Mobil polisi itu mulai meninggalkan rumah, aku bahkan tak sempat melihat senyum manis ibu saat ia pergi. Polisi itu memang brengs*k! Bahkan ia gak memberikan aku waktu untuk melihat senyum ibu. Benar-benar brengs*k.
Aku tak pergi ke sekolah, aku takut menjadi bahan ejekan karena ibu diborgol polisi. Aku hanya diam dan memperhatikan sisa potongan roti untuk ibu tadi.
Aku diberitahu jikalau Ibu ditangkap karena mencuri roti di toko milik seorang wakil rakyat yang berwirausaha. Ibu dihukum 5 tahun dengan berbagai alasan untuk memberatkan hukumannya. Tidak ada keringanan hukum. Padahal Ibu hanya mengambil sepotong roti dan susu.
Pemilik Toko merasa sangat dirugikan sangat besar, bahkan ia sempat mencaci Ibu dengan kalimat "penyakit dalam masyarakat". B*rok kotor yang harus diamp*tasi agar tidak menyebar.
Demi apapun, aku benci orang itu! Orang yang telah menuduh Ibu sebagai penyakit, sedang dia tidak mau memberikan sepotong roti sebelum Ibuku terlanjur menjadi penyakit. Aku juga benci keluarganya yang tak mau menolong orang-orang sakit di sekitar mereka, padahal mereka keluarga kaya. Namun, apalah arti benci untuk orang kecil sepertiku. Ibarat setitik bara di derasnya hujan.
Hari-hari awal ku tanpa Ibu terasa berat. Tak ada lagi yang membuatkanku singkong rebus lagi. Tak ada yang menghelai rambut hitamku dan tidak ada yang memberi kecupan manis di setiap pagi.
Aku harap masa hukuman Ibu lebih ringan dan aku bisa bercanda ria bersama Ibu lagi. Namun, keinginan itu semua sirna. Ibu meninggal di penjara sebelum masa hukumannya habis. Ibu sakit-sakitan dan tak mendapat penanganan yang layak.
Ibu pergi tanpa melunaskan janjinya kemarin. Ibu bilang dirinya bakal sehat dan akan pulang. Nyatanya tidak! Ibu pergi terlebih dahulu dan tak menghabiskan potongan roti kemarin.
Mendengar kabari itu, hidupku bak seperti sebuah pohon yang tumbuh di daerah gurun. Hampa dan terpa. Hanya itu yang aku rasakan. Mungkin ini hal terberat dalam hidupku. Semua terjadi. Cepat dan tanpa ada kata perpisahan dari bibir manis Ibu. Semua berjalan begitu saja.
Aku dititipkan sanak saudara ke panti asuhan. Hidupku tak berubah meski aku sudah tahu rasa roti. Mereka tetap menolakku sebagai kawan karena baju seragamku seperti kain lap.
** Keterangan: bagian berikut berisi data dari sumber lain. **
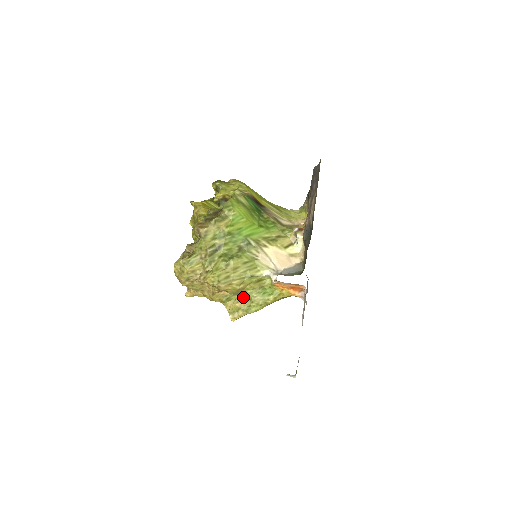
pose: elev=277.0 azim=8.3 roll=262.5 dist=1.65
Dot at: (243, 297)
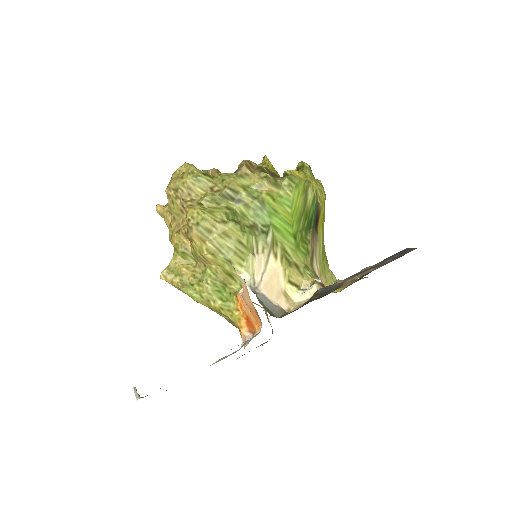
Dot at: (198, 270)
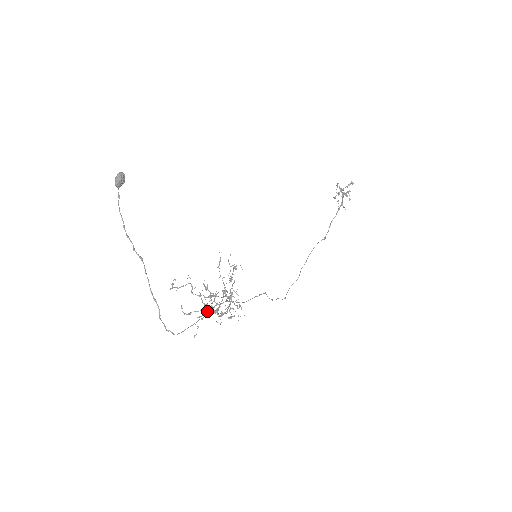
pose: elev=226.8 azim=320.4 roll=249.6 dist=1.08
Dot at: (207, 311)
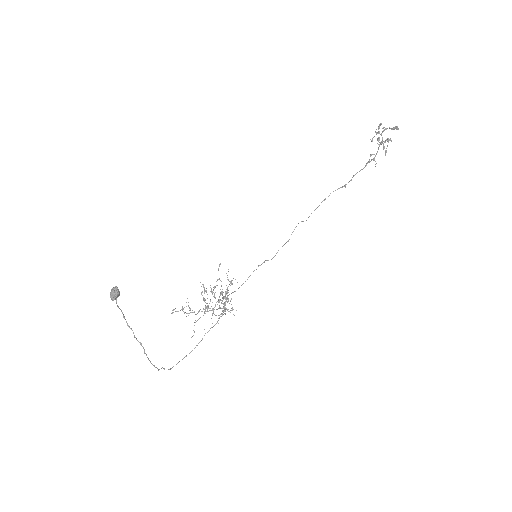
Dot at: (204, 311)
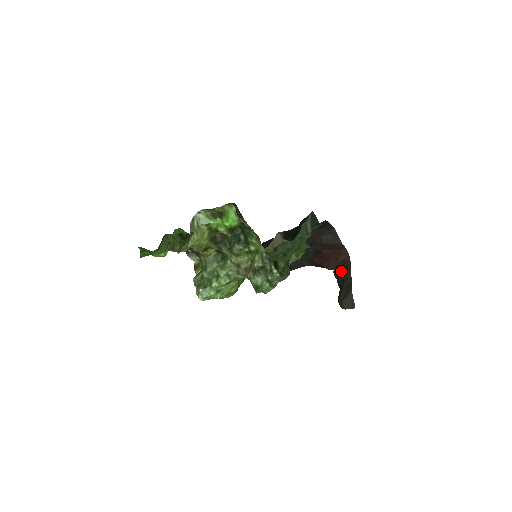
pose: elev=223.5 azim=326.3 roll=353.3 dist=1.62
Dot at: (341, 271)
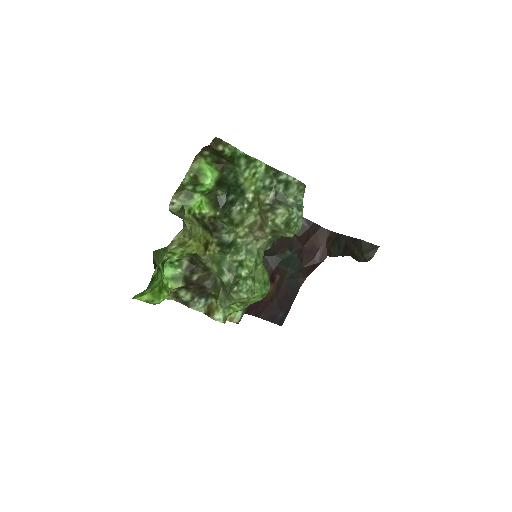
Dot at: (335, 246)
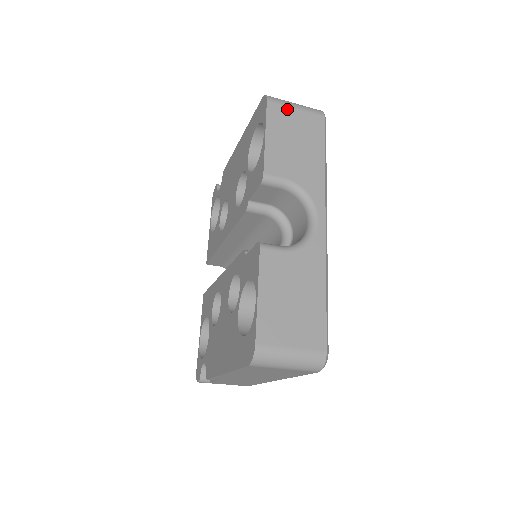
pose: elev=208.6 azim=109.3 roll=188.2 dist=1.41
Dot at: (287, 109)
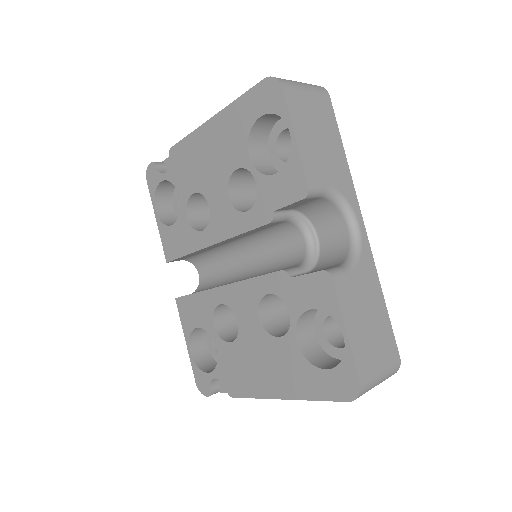
Dot at: (301, 94)
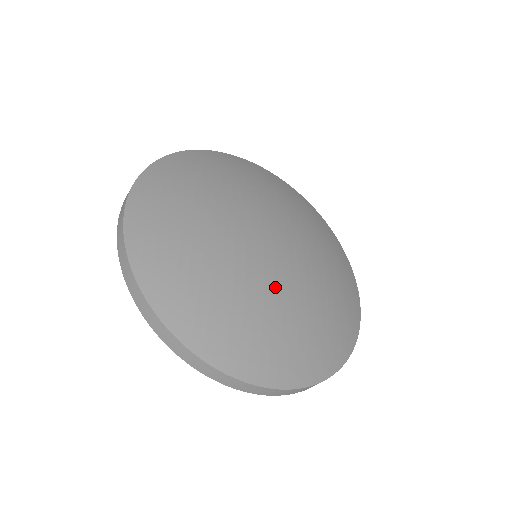
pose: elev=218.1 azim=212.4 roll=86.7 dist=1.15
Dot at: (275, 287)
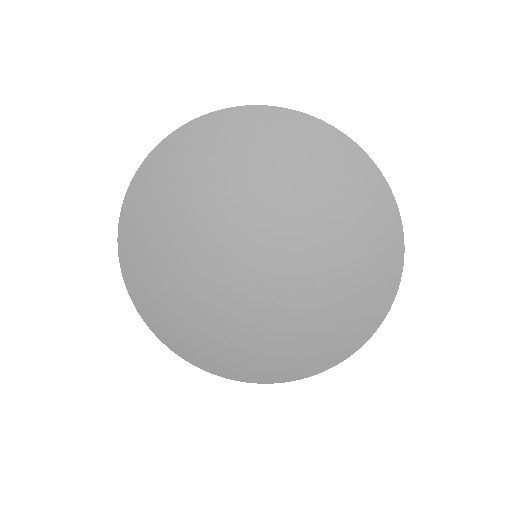
Dot at: (281, 310)
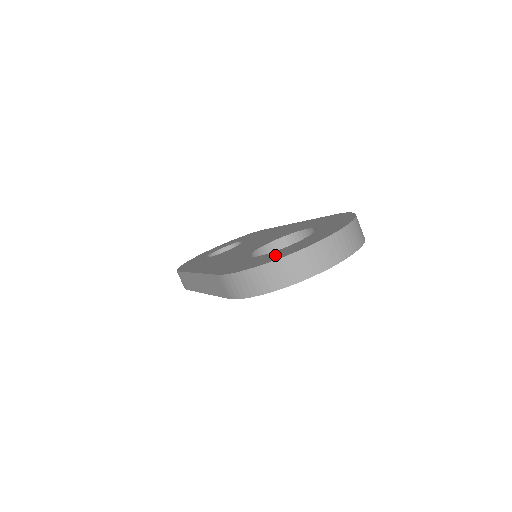
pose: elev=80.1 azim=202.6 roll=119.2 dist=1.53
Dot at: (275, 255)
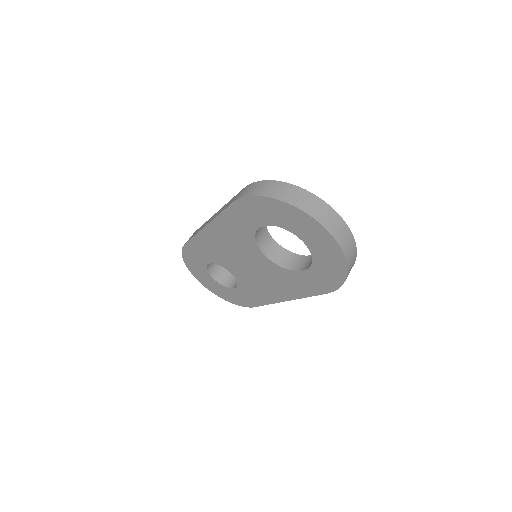
Dot at: occluded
Hanya saja aku tak menangis dan menyalahkan Ibu lagi. Aku tahu Ibu tak salah, bahkan tak pernah salah. Akulah kesalahan itu. Aku terlalu memaksa ego besar ini untuk memaksa Ibu melakukan hal yang sulit dilakukan.
Aku hanya terus memikirkan diriku sendiri tanpa melihat perjuangan Ibu agar aku tetap sehat. Ah, aku tak berhenti menyesalkan kesalahanku. Aku bahkan belum sempat menuliskan sedikit kenangan yang kelak akan Ibu simpan. Dasar anak b*doh!
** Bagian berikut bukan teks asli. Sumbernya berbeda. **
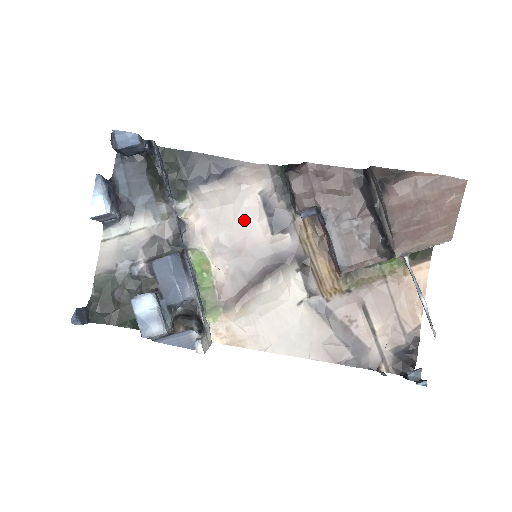
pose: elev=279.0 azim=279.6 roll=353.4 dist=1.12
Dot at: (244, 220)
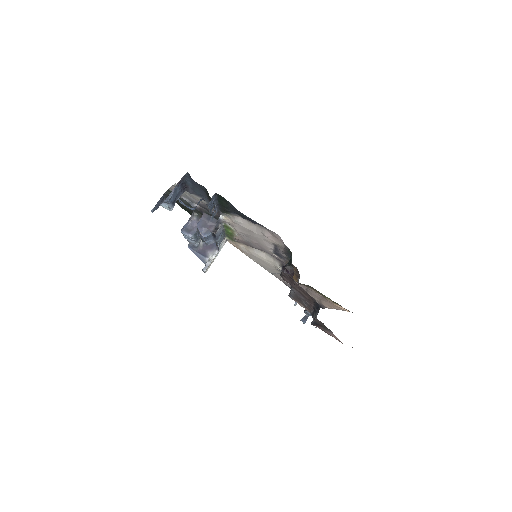
Dot at: (260, 241)
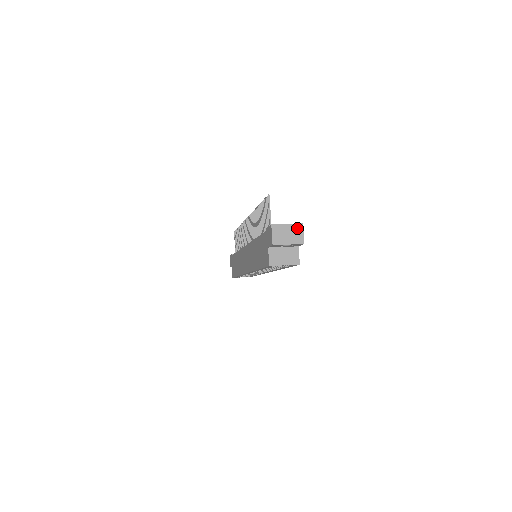
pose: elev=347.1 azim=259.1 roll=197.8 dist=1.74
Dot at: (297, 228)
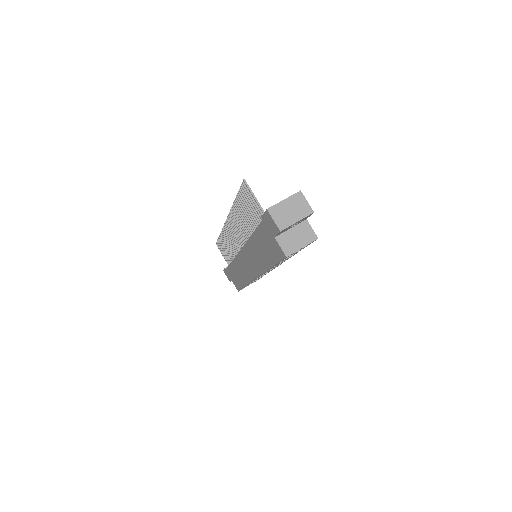
Dot at: (297, 199)
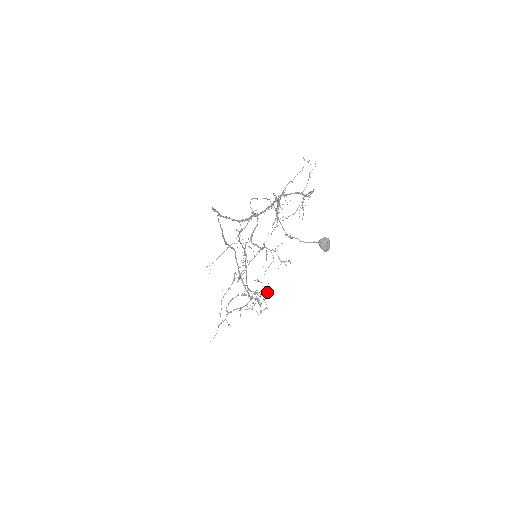
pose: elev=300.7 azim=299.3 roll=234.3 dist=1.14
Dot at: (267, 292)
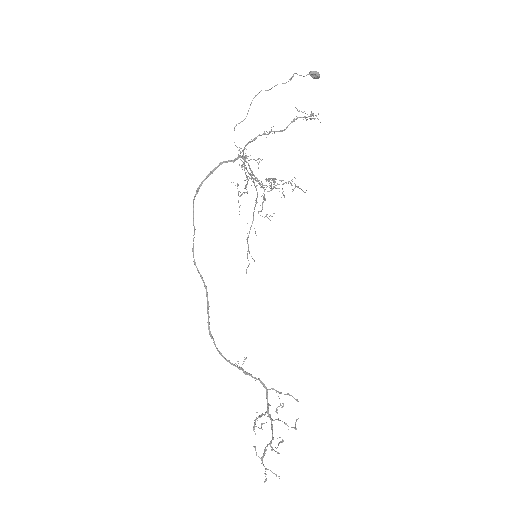
Dot at: occluded
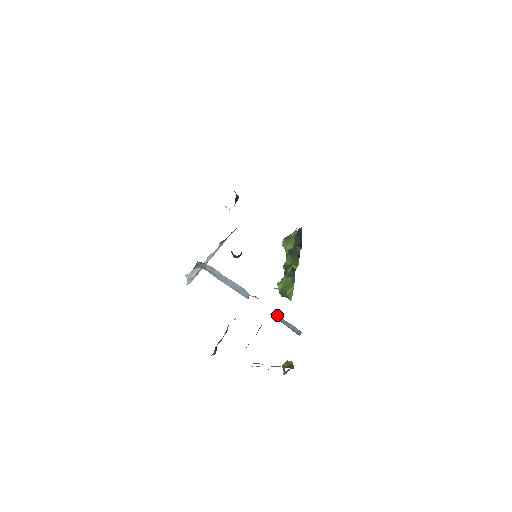
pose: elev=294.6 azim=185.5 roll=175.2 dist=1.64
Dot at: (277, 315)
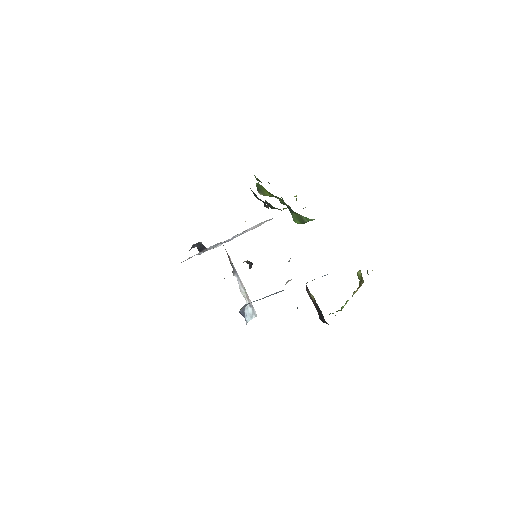
Dot at: occluded
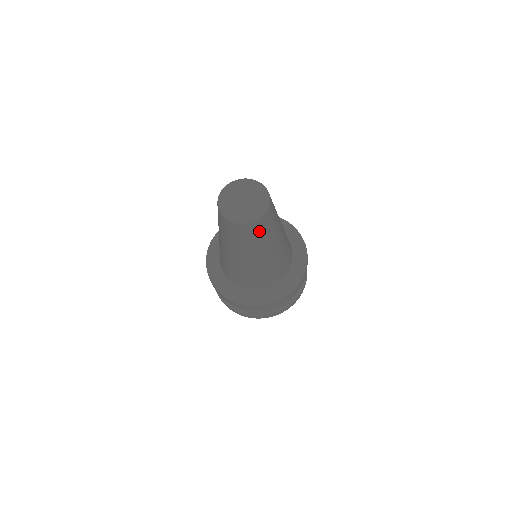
"Tuliskankah kata-kata untuk Ibumu. Ibu akan menunggu bagianmu." itu ucapan terakhirnya padaku sembari menyodorkan catatan kecil.
Demikian, kudapati sebuah catatan kecil di bawah piring roti ku.
"Ibu tahu, kau mungkin masih marah terhadap Ibumu. Ibu berharap kau bisa memaafkan Ibu. Semoga kata-kata yang Ibu tulis ini memang benar-benar kau baca. Salam hangat dari Ibu." Demikian ia menulis di sebuah catatan kecil itu.
Semenjak aku menemukan catatan kecil itu, hidupku selalu dihantui rasa bersalah yang amat besar. Entah bagaimana aku bisa membentak Ibu yang sudah menjagaku sampai saat ini. Aku merasa menjadi sebagai anak yang gagal dan durhaka.
"Maafkan aku Ibu. Semoga Ibu tetap tenang bersama Ayah di surga. Aku janji tidak akan mengulangi perbuatan itu lagi."